3. Mission Critical vs. Business Critical
What is the mission? Is it a business critical application? A mission critical use is serious to the operation of your business. If the application flops or is inaccessible for any extent of time, it could be damaging to your business, such as financial software errors. A business critical application is critical for your personnel to perform their obligations and responsibilities. The last thing you need is downtime which can be a brutal blow to your business. It is important to understand when you assess vendor credibility, product dependability and support contributions.
4. Vendor Credibility and Longevity
When doing some background research, it’s important to know the vendor history and credibility. What are their customer dependability and satisfaction ratings? Don’t focus completely on the negative aspect but you will want to protect yourself if the company were to go out of business or if they are a start- up business. Spend the time and check references on the vendor, so you don’t get stuck in the cold if something were to go wrong. A solid warranty is something to look out for and ask about.
5. Software Reliability
Are there any issues with the software going offline or any technical glitches? What is the length of time for issues to be resolved? Does the time slot given to resolve issues fit in line with your activity? Research online forums and even make a call to other customers to get a realistic idea of what you’re really getting yourself into. Speak with previous customers and find out why they abandoned or upgraded to another application. Protecting yourself will only be less heartache for everyone in the future.
6. Operations Integration
How does the application fit in with your current needs? Does is streamline processes and save time? Who will use it? Where? When? How? Cultivate a plan for implementing the software into your current procedures. Be precise in regard to who will use the application and how will they use it. Make sure in defining if the software application abilities will meet your current business need. For example, if you need employees to contact the application remotely, will this feature be available?
7. Support Model
How well does technical support work if your employees were to encounter an issue? Does the merchant provide phone support or support via email only? What is the average reply-time for answering technical issues? Is there adequate documentation and information available? Are there any hidden fees for extra support?
8. Scalability for Growth
Is the application beneficial as your organization grows? Will there be an increased pricing if your organization does grow? There could be license issues when adding users which usually cost money, so those will be good questions to ask. Pricing can increase easily when using basic versions but when implementing a enterprise solution, you can expect the pricing to increase if you’re implementing the full package.
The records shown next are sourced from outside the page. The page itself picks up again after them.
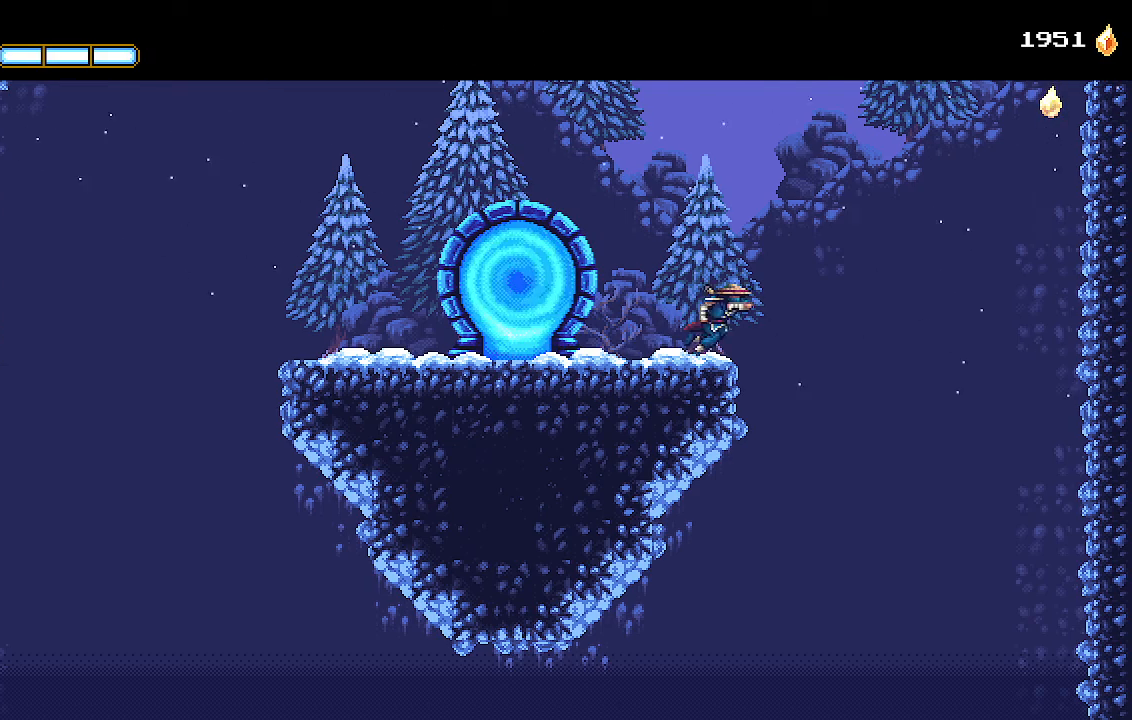
{"dt_ms": 500, "buttons": ["L1", "DPAD_RIGHT"], "left_stick": "center", "right_stick": "center", "events": [[67, "CROSS", "down"], [500, "CROSS", "up"], [500, "L1", "down"]]}
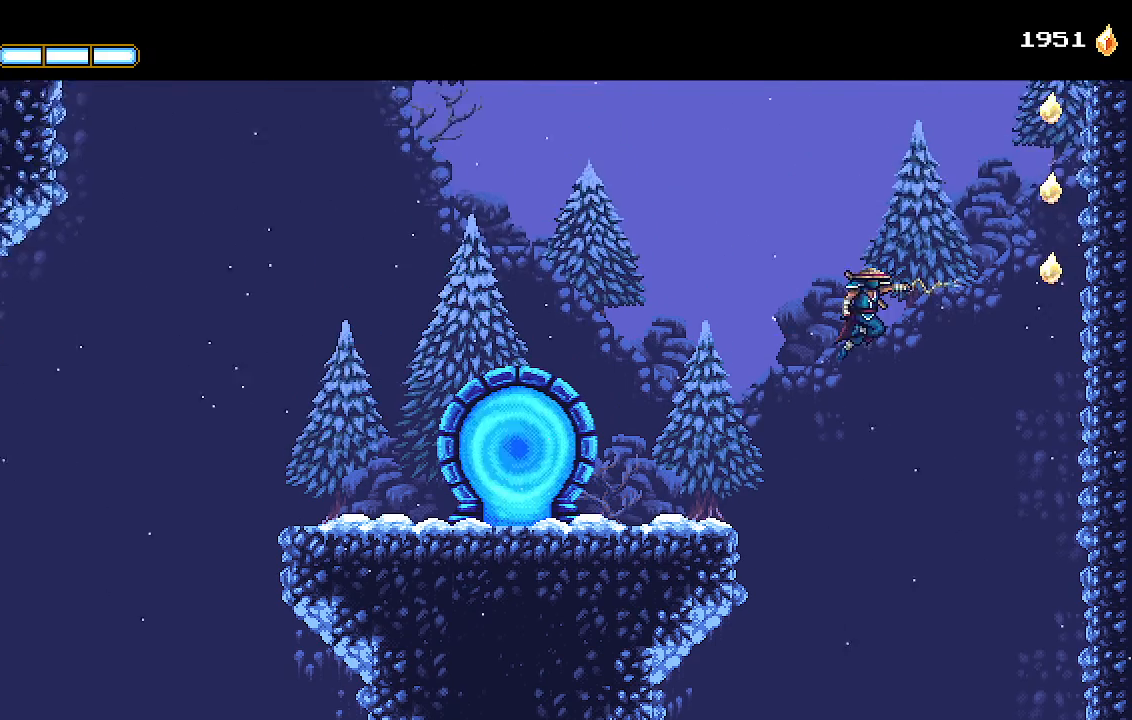
{"dt_ms": 500, "buttons": ["L1", "DPAD_RIGHT"], "left_stick": "center", "right_stick": "center", "events": [[167, "CROSS", "down"], [167, "L1", "up"], [300, "CROSS", "up"], [300, "L1", "down"], [367, "CROSS", "down"], [400, "L1", "up"], [467, "CROSS", "up"], [500, "L1", "down"]]}
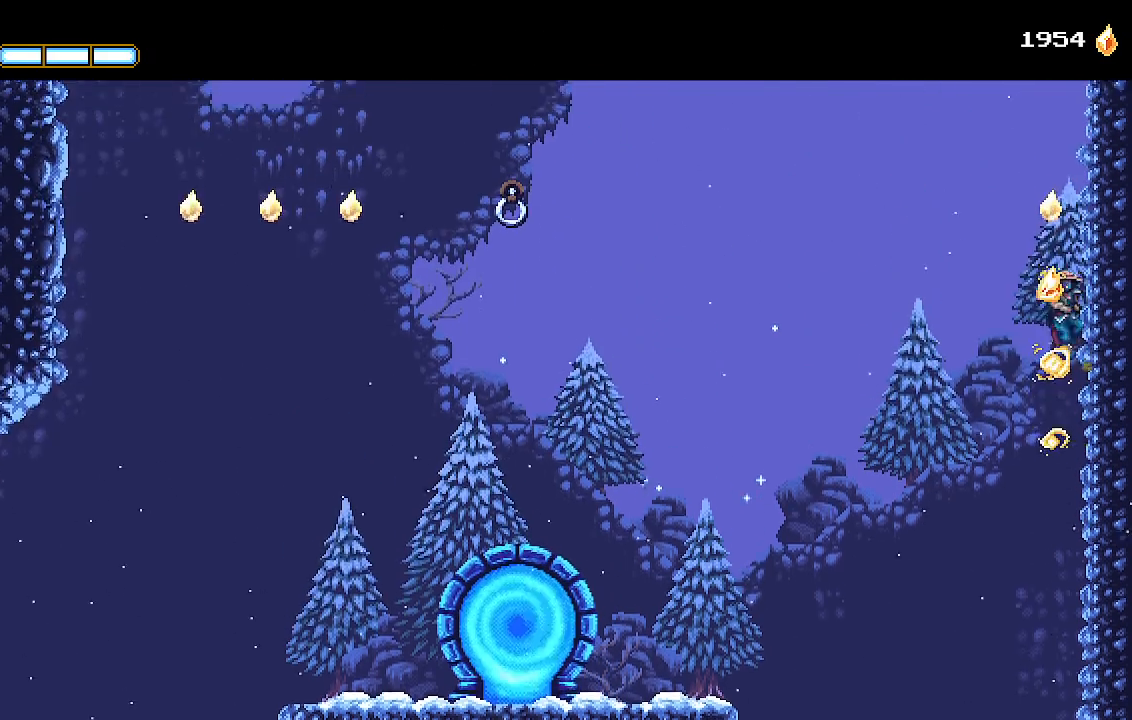
{"dt_ms": 500, "buttons": ["DPAD_RIGHT"], "left_stick": "center", "right_stick": "center", "events": [[33, "CROSS", "down"], [100, "L1", "up"], [133, "CROSS", "up"], [167, "L1", "down"], [200, "CROSS", "down"], [267, "L1", "up"], [333, "CROSS", "up"], [333, "L1", "down"], [467, "L1", "up"]]}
Once you have reviewed the pricing and have evaluated the merchant, product competencies and resolved that this is the application, you can look at pricing. Moving forward, the pricing should reflect and support the capabilities, measuring up to the level of support offered. At the end of the day, you get what you pay for, so be wary about start-ups that are providing these solutions, especially without a proven track record.
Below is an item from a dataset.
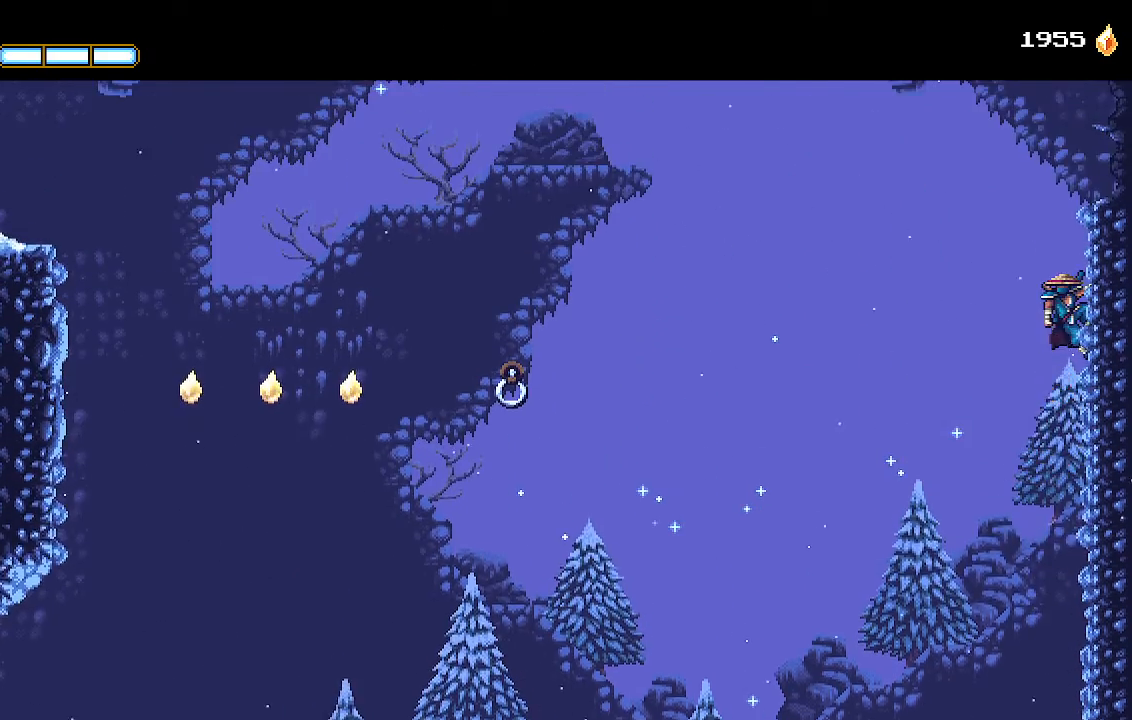
{"dt_ms": 500, "buttons": ["DPAD_LEFT"], "left_stick": "center", "right_stick": "center", "events": [[100, "CROSS", "down"], [100, "DPAD_RIGHT", "up"], [133, "DPAD_LEFT", "down"], [467, "CROSS", "up"]]}
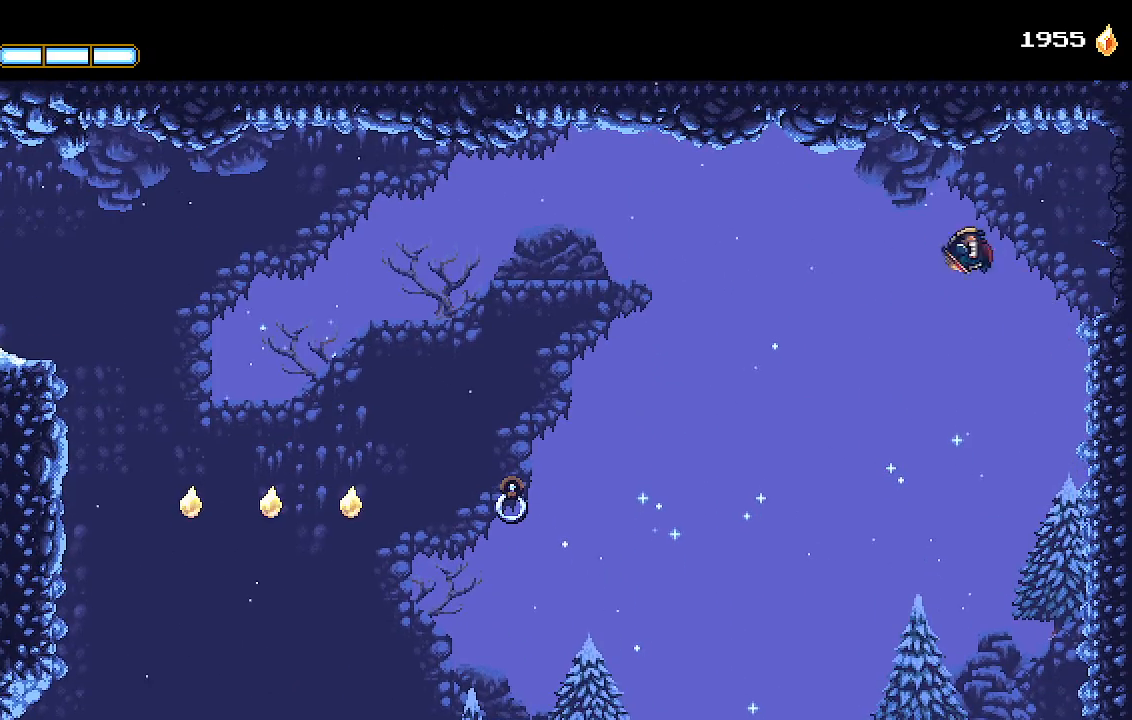
{"dt_ms": 500, "buttons": ["CROSS", "DPAD_LEFT"], "left_stick": "center", "right_stick": "center", "events": [[33, "CROSS", "down"]]}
10. How Will You Measure the ROI?
How will this investment reduce your immediate and long-term costs? Keep in mind, before signing on the dotted line on the contract, figure out how to measure the return on your investment? Will the application or product replace an existing application that is more costly? Will the quality of work improve by a more steadfast system being put in place? Will the quality remain the same or increase product or service provided?
No matter which way you go, make sure to consult with experienced personnel that can guide your organization in the driving seat towards success. Talk with your IT department or IT service provider about options when making these big decisions that will eventually get your organization ahead.